** Opening Data block **

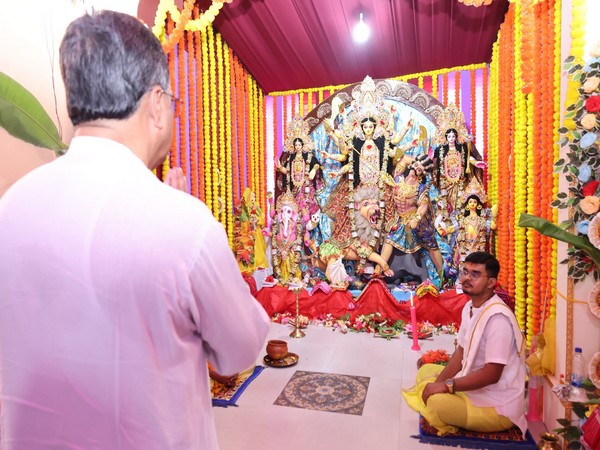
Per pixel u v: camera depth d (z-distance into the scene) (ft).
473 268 8.34
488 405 8.17
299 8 14.88
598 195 7.34
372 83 18.29
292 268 18.72
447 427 8.40
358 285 17.79
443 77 19.83
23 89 7.09
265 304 16.90
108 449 2.45
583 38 7.62
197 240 2.43
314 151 19.26
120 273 2.32
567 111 7.75
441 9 14.74
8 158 7.98
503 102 15.11
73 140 2.68
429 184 17.88
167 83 2.90
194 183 15.85
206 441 2.79
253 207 18.71
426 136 18.19
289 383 11.01
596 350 7.85
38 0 8.52
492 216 16.33
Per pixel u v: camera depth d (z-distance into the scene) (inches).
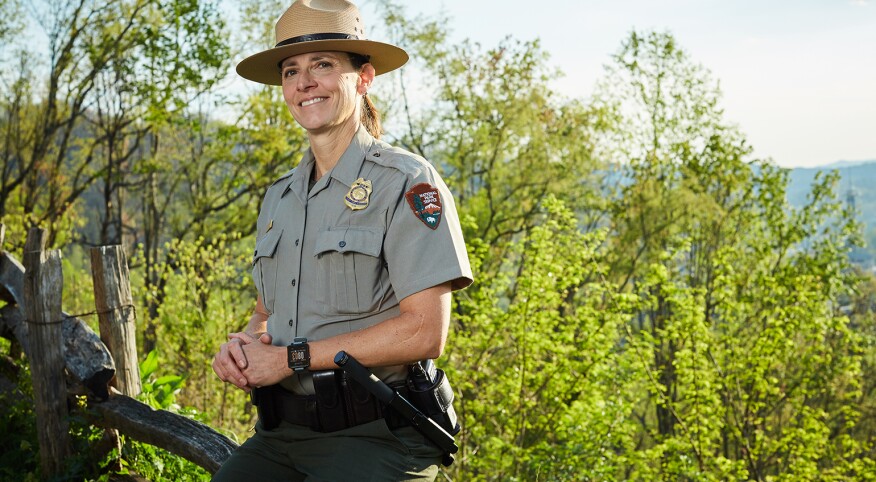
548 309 482.0
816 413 619.2
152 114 725.3
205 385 353.4
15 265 167.5
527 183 868.6
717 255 620.1
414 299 73.6
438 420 78.0
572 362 469.1
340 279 76.3
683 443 499.2
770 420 705.6
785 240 818.8
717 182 904.3
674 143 910.4
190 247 456.1
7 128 767.7
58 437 142.6
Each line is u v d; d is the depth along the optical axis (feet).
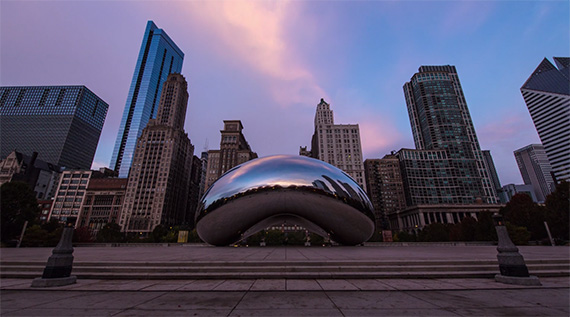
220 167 403.75
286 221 73.61
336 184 57.11
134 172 369.09
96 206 358.43
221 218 58.03
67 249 21.18
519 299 15.31
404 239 208.54
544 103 501.97
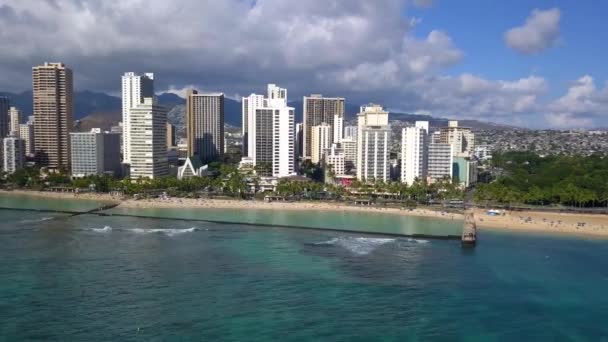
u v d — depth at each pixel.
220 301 188.38
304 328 165.88
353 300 192.50
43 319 169.25
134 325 165.38
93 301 186.12
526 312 184.38
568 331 169.00
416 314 180.00
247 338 157.50
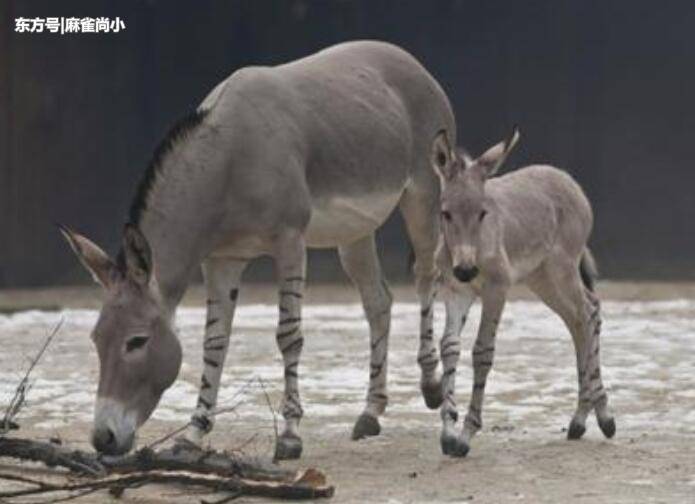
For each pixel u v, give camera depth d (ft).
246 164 80.74
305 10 264.11
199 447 75.00
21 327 152.76
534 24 265.34
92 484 68.54
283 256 81.66
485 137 265.13
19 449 73.31
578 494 71.20
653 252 254.47
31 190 238.68
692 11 265.13
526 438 87.30
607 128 264.72
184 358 124.98
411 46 265.13
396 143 89.45
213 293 83.46
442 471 77.66
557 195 87.10
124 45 252.42
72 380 112.78
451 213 77.61
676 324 151.12
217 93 82.74
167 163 79.51
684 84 264.93
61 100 243.19
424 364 93.81
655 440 86.38
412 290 206.80
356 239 89.15
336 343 136.15
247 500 70.90
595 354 87.10
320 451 84.07
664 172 263.29
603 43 265.54
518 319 156.15
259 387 108.47
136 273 74.64
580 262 88.99
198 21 259.39
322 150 84.43
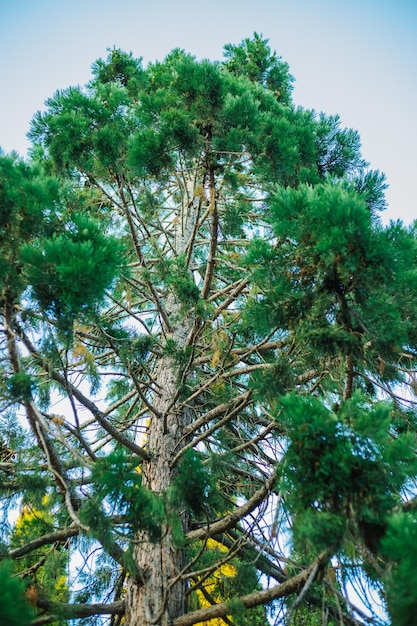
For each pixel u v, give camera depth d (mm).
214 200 5805
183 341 7129
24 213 4184
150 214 6484
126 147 5883
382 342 3936
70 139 5945
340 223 3656
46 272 3818
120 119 6352
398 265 3703
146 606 4191
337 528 2959
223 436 6059
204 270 8305
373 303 3941
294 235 3971
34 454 4801
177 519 3738
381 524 3014
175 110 5707
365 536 3119
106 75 9820
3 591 2502
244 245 7766
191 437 6250
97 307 4090
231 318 6145
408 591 2479
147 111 6332
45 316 3975
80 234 4102
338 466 3059
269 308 4055
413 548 2494
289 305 4000
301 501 3123
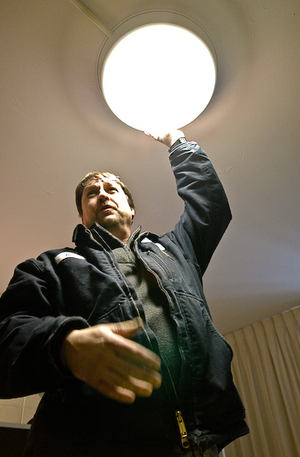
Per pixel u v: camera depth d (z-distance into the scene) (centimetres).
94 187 116
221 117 142
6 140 142
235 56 121
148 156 156
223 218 104
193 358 62
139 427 52
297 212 189
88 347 43
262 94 135
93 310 62
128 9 105
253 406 283
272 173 167
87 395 55
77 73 122
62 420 54
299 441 249
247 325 314
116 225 103
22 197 165
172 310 68
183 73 117
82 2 103
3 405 214
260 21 112
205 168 113
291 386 270
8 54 116
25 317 57
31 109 133
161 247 92
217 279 246
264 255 224
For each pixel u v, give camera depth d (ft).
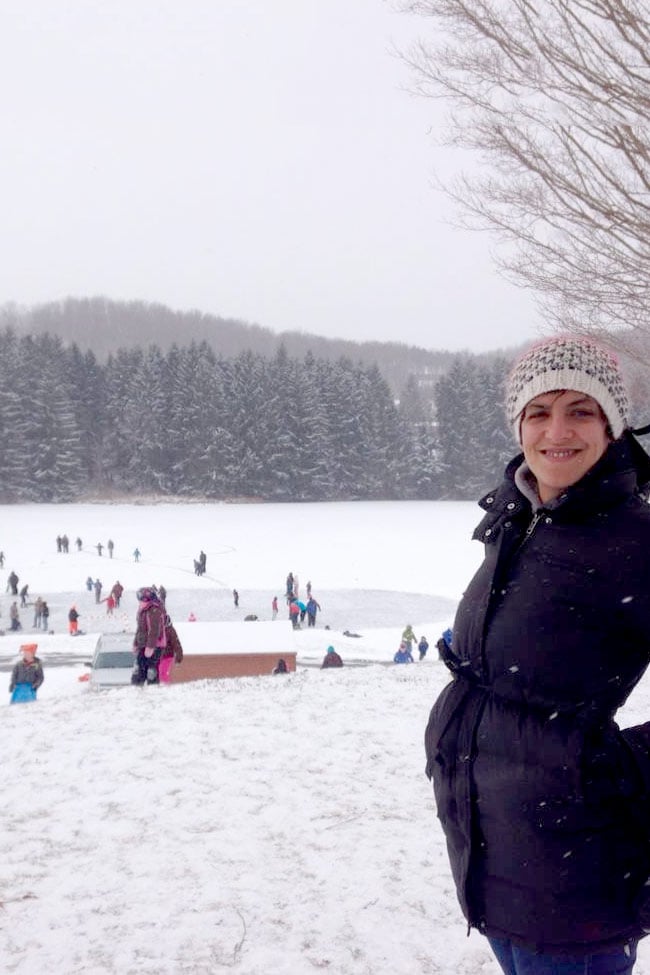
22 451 354.95
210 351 426.10
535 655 6.54
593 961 6.60
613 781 6.45
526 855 6.53
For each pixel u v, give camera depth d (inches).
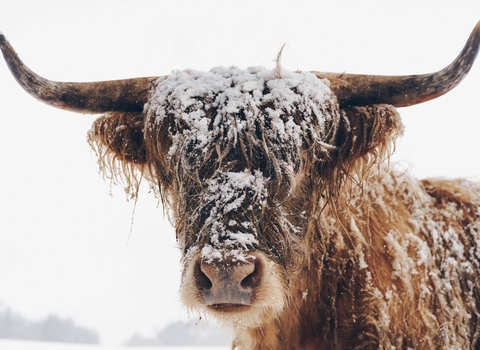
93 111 75.7
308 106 68.9
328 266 72.1
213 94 69.1
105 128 76.3
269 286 63.6
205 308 63.8
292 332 73.0
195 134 67.6
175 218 71.1
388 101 71.4
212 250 62.8
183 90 69.8
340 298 71.6
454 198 80.0
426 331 70.8
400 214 75.7
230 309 63.2
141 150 77.1
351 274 71.7
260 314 65.3
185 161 67.4
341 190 72.8
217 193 65.1
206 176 66.5
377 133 71.0
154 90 74.4
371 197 75.4
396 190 77.7
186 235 66.5
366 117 71.4
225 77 70.8
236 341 80.3
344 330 71.2
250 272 62.4
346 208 72.1
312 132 68.7
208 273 62.0
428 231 76.0
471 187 84.9
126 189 78.7
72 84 75.3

** Closing Data block **

### Directions for this task
A faithful copy of every record is required, with no pictures included.

### Result for this task
Per pixel u v: camera depth d (z-distance into the scene) (ft).
473 268 8.34
488 405 8.17
299 8 14.88
598 195 7.34
372 83 18.29
292 268 18.72
447 427 8.40
358 285 17.79
443 77 19.83
23 89 7.09
265 304 16.90
108 449 2.45
583 38 7.62
197 240 2.43
314 151 19.26
120 273 2.32
567 111 7.75
441 9 14.74
8 158 7.98
503 102 15.11
73 140 2.68
429 184 17.88
167 83 2.90
194 183 15.85
206 441 2.79
253 207 18.71
426 136 18.19
289 383 11.01
596 350 7.85
38 0 8.52
492 216 16.33
Per pixel u v: camera depth d (z-distance into the scene) (inches).
548 309 482.0
816 413 619.2
152 114 725.3
205 385 353.4
15 265 167.5
527 183 868.6
717 255 620.1
414 299 73.6
438 420 78.0
572 362 469.1
340 279 76.3
683 443 499.2
770 420 705.6
785 240 818.8
717 182 904.3
674 143 910.4
190 247 456.1
7 128 767.7
58 437 142.6
Each line is u v d; d is the depth along the optical axis (feet).
220 167 403.75
286 221 73.61
336 184 57.11
134 172 369.09
96 206 358.43
221 218 58.03
67 249 21.18
519 299 15.31
404 239 208.54
544 103 501.97
u v d — depth at each pixel.
220 301 188.38
304 328 165.88
353 300 192.50
43 319 169.25
134 325 165.38
93 301 186.12
526 312 184.38
568 331 169.00
416 314 180.00
247 338 157.50
For each pixel u v, give camera depth d (ft).
246 164 80.74
305 10 264.11
199 447 75.00
21 327 152.76
534 24 265.34
92 484 68.54
283 256 81.66
485 137 265.13
19 449 73.31
578 494 71.20
653 252 254.47
31 190 238.68
692 11 265.13
526 438 87.30
607 128 264.72
184 358 124.98
411 46 265.13
396 143 89.45
213 293 83.46
442 471 77.66
557 195 87.10
124 45 252.42
72 380 112.78
451 213 77.61
676 324 151.12
217 93 82.74
167 163 79.51
684 84 264.93
61 100 243.19
424 364 93.81
655 440 86.38
412 290 206.80
356 239 89.15
336 343 136.15
247 500 70.90
595 354 87.10
320 451 84.07
664 172 263.29
603 43 265.54
518 319 156.15
259 387 108.47
136 273 74.64
580 262 88.99
198 21 259.39
322 150 84.43
For each pixel u v, give camera depth d (mm).
214 200 5805
183 341 7129
24 213 4184
150 214 6484
126 147 5883
382 342 3936
70 139 5945
340 223 3656
46 272 3818
120 119 6352
398 265 3703
146 606 4191
337 528 2959
223 436 6059
204 270 8305
373 303 3941
294 235 3971
34 454 4801
177 519 3738
381 524 3014
175 110 5707
365 536 3119
106 75 9820
3 591 2502
244 245 7766
191 437 6250
97 307 4090
231 318 6145
408 591 2479
147 111 6332
45 316 3975
80 234 4102
338 466 3059
269 308 4055
413 548 2494
289 305 4000
301 501 3123
Per pixel u v: camera depth d (z-distance into the scene) (centimetres).
94 187 116
221 117 142
6 140 142
235 56 121
148 156 156
223 218 104
193 358 62
139 427 52
297 212 189
88 347 43
262 94 135
93 310 62
128 9 105
253 406 283
272 173 167
87 395 55
77 73 122
62 420 54
299 441 249
247 325 314
116 225 103
22 197 165
172 310 68
183 73 117
82 2 103
3 405 214
260 21 112
205 168 113
291 386 270
8 54 116
25 317 57
31 109 133
161 247 92
217 279 246
264 255 224
For each pixel u v, give camera depth d (ft).
22 451 354.95
210 351 426.10
535 655 6.54
593 961 6.60
613 781 6.45
526 855 6.53
For each pixel u v, give camera depth d (inches).
93 111 75.7
308 106 68.9
328 266 72.1
213 94 69.1
105 128 76.3
269 286 63.6
205 308 63.8
292 332 73.0
195 134 67.6
175 218 71.1
388 101 71.4
212 250 62.8
183 90 69.8
340 298 71.6
454 198 80.0
426 331 70.8
400 214 75.7
230 309 63.2
141 150 77.1
351 274 71.7
260 314 65.3
185 161 67.4
341 190 72.8
217 193 65.1
206 176 66.5
377 133 71.0
154 90 74.4
371 197 75.4
396 190 77.7
186 235 66.5
366 117 71.4
225 77 70.8
236 341 80.3
344 330 71.2
250 272 62.4
346 208 72.1
312 132 68.7
208 273 62.0
428 231 76.0
471 187 84.9
126 189 78.7
72 84 75.3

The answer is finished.